**GIVEN DATA:**

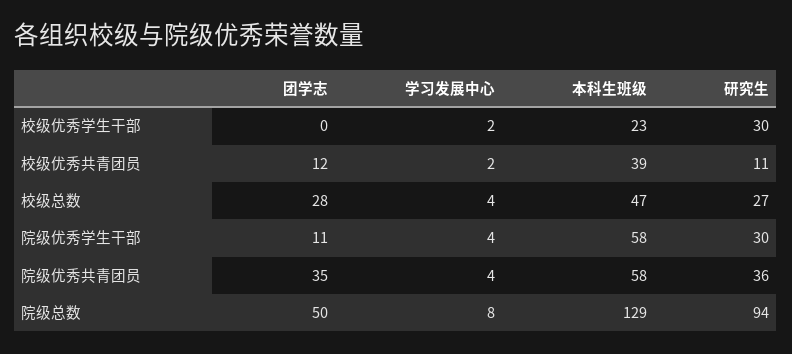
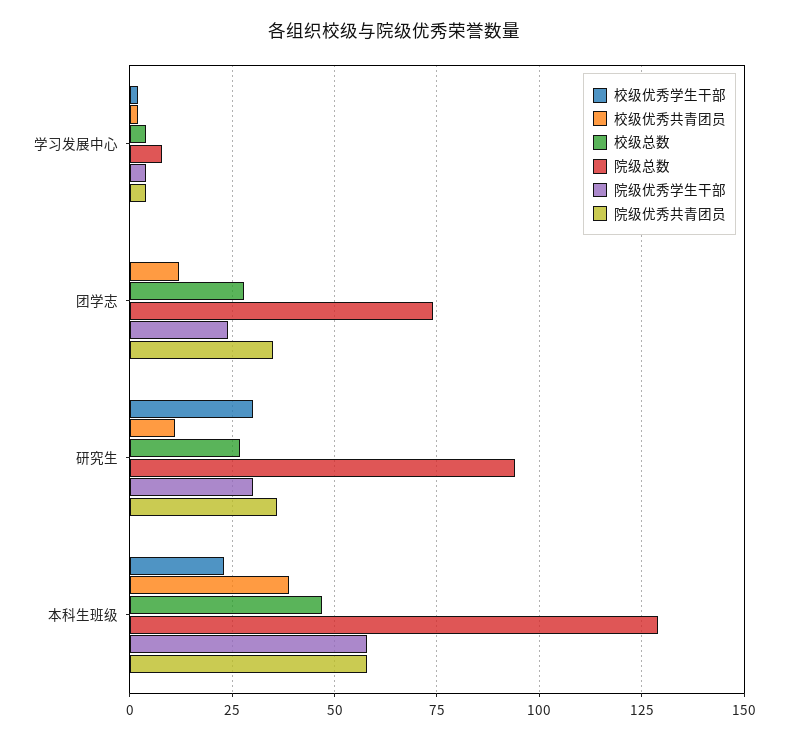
院级优秀学生干部, 团学志: 11 -> 25
院级总数, 团学志: 50 -> 75

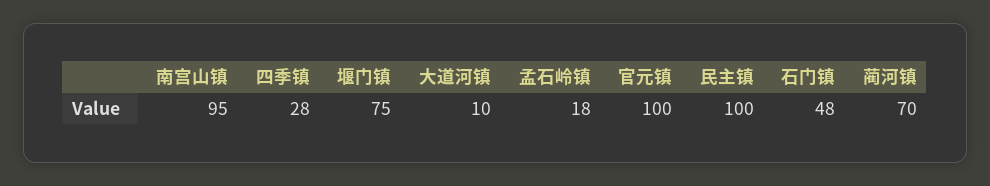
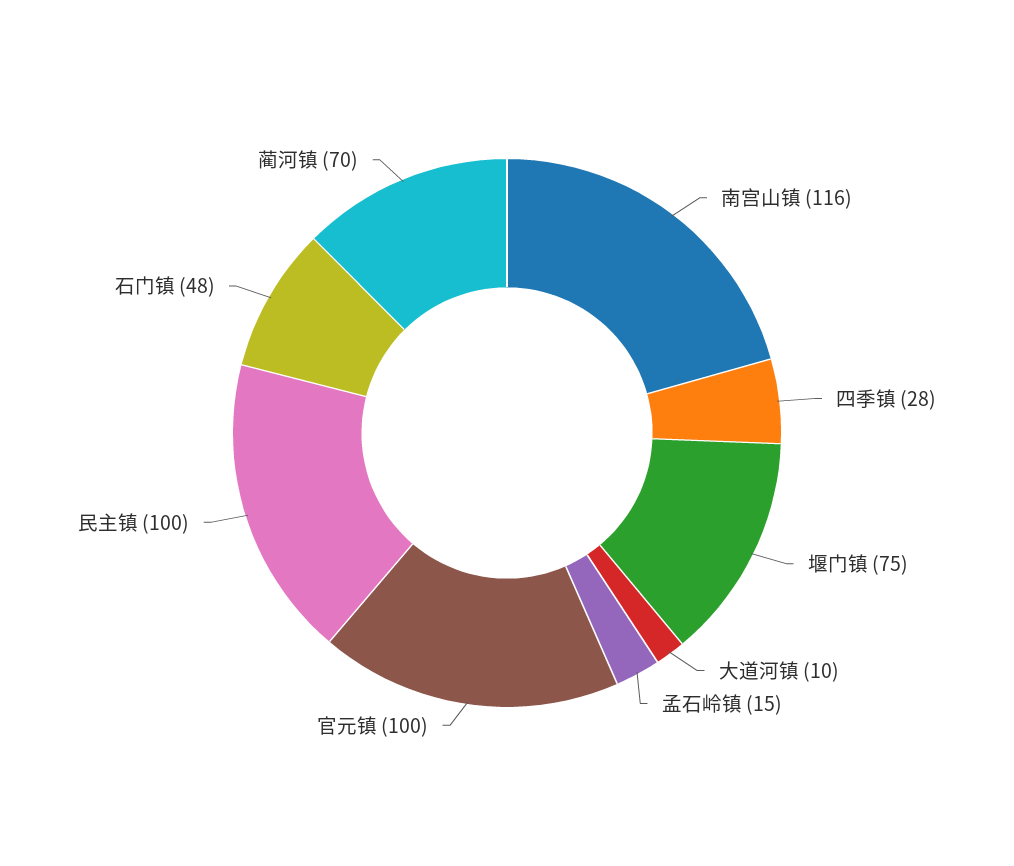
南宫山镇: 95 -> 116
孟石岭镇: 18 -> 15

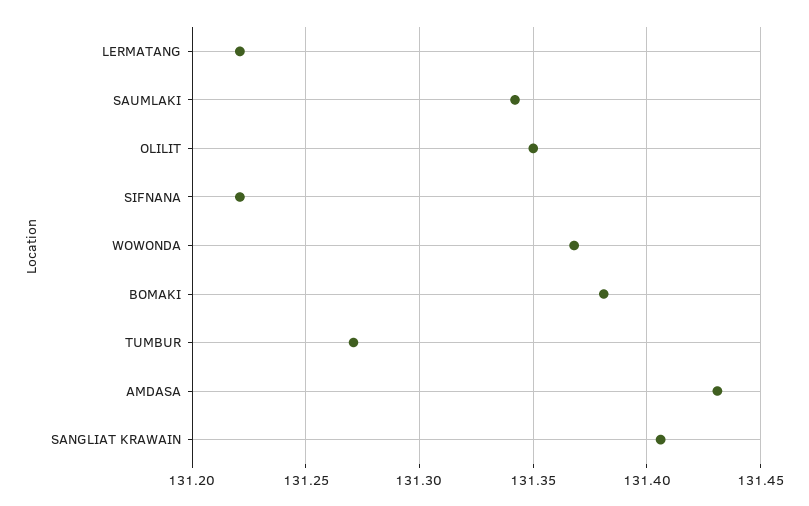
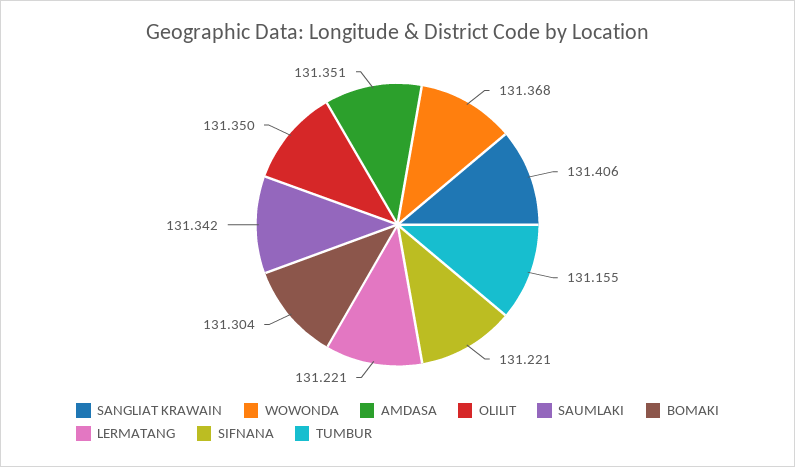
BOMAKI: 131.38 -> 131.304
TUMBUR: 131.27 -> 131.155
AMDASA: 131.43 -> 131.351

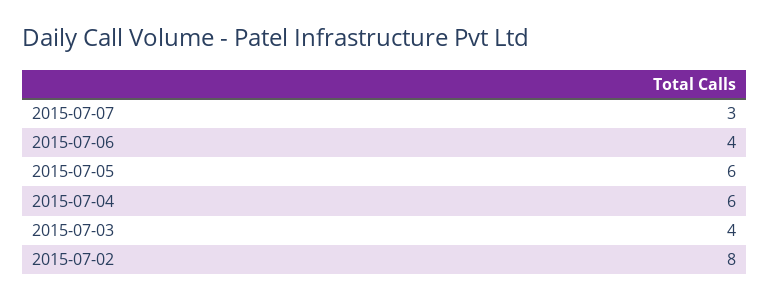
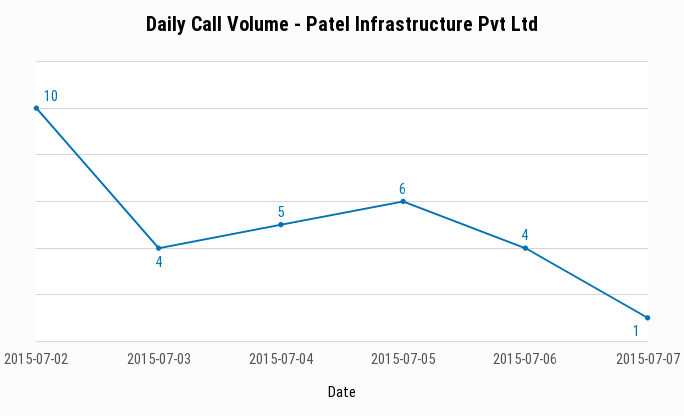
2015-07-07: 3 -> 1
2015-07-04: 6 -> 5
2015-07-02: 8 -> 10

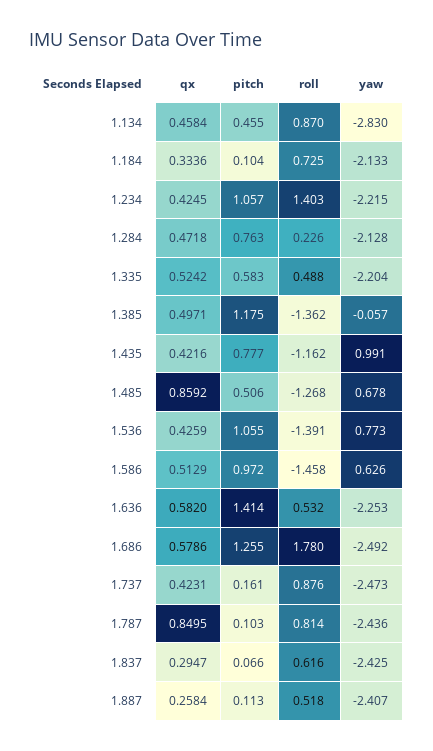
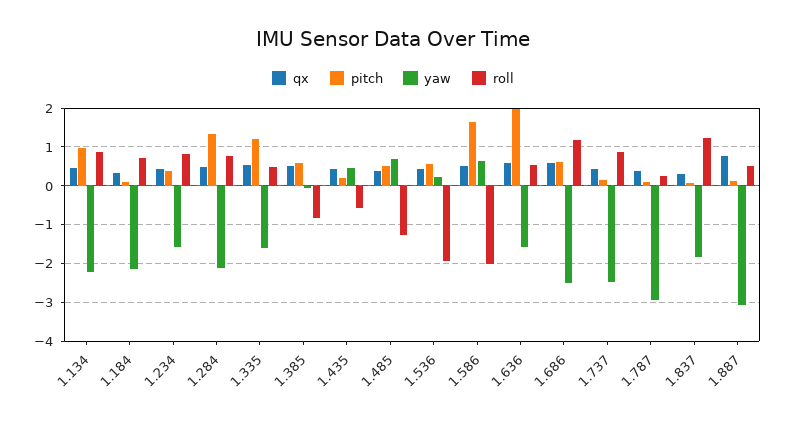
pitch, 1.134: 0.455 -> 1
yaw, 1.134: -2.83 -> -2.2
pitch, 1.234: 1.057 -> 0.4
roll, 1.234: 1.403 -> 0.8
yaw, 1.234: -2.215 -> -1.6
pitch, 1.284: 0.763 -> 1.4
roll, 1.284: 0.226 -> 0.8
pitch, 1.335: 0.583 -> 1.2
yaw, 1.335: -2.204 -> -1.6
pitch, 1.385: 1.175 -> 0.6
roll, 1.385: -1.362 -> -0.8
pitch, 1.435: 0.777 -> 0.2
roll, 1.435: -1.162 -> -0.6
yaw, 1.435: 0.991 -> 0.4
qx, 1.485: 0.8592 -> 0.4
pitch, 1.536: 1.055 -> 0.6
roll, 1.536: -1.391 -> -2
yaw, 1.536: 0.773 -> 0.2
pitch, 1.586: 0.972 -> 1.6
roll, 1.586: -1.458 -> -2
pitch, 1.636: 1.414 -> 2
yaw, 1.636: -2.253 -> -1.6
pitch, 1.686: 1.255 -> 0.6
roll, 1.686: 1.78 -> 1.2
qx, 1.787: 0.8495 -> 0.4
roll, 1.787: 0.814 -> 0.2
yaw, 1.787: -2.436 -> -3
roll, 1.837: 0.616 -> 1.2
yaw, 1.837: -2.425 -> -1.8
qx, 1.887: 0.2584 -> 0.8
yaw, 1.887: -2.407 -> -3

**WHAT YOU NEED TO DO:** Only lines with the word "pitch" should be collected from the material.

**EXERCISE ANSWER:**
pitch, 1.134: 0.455 -> 1
pitch, 1.234: 1.057 -> 0.4
pitch, 1.284: 0.763 -> 1.4
pitch, 1.335: 0.583 -> 1.2
pitch, 1.385: 1.175 -> 0.6
pitch, 1.435: 0.777 -> 0.2
pitch, 1.536: 1.055 -> 0.6
pitch, 1.586: 0.972 -> 1.6
pitch, 1.636: 1.414 -> 2
pitch, 1.686: 1.255 -> 0.6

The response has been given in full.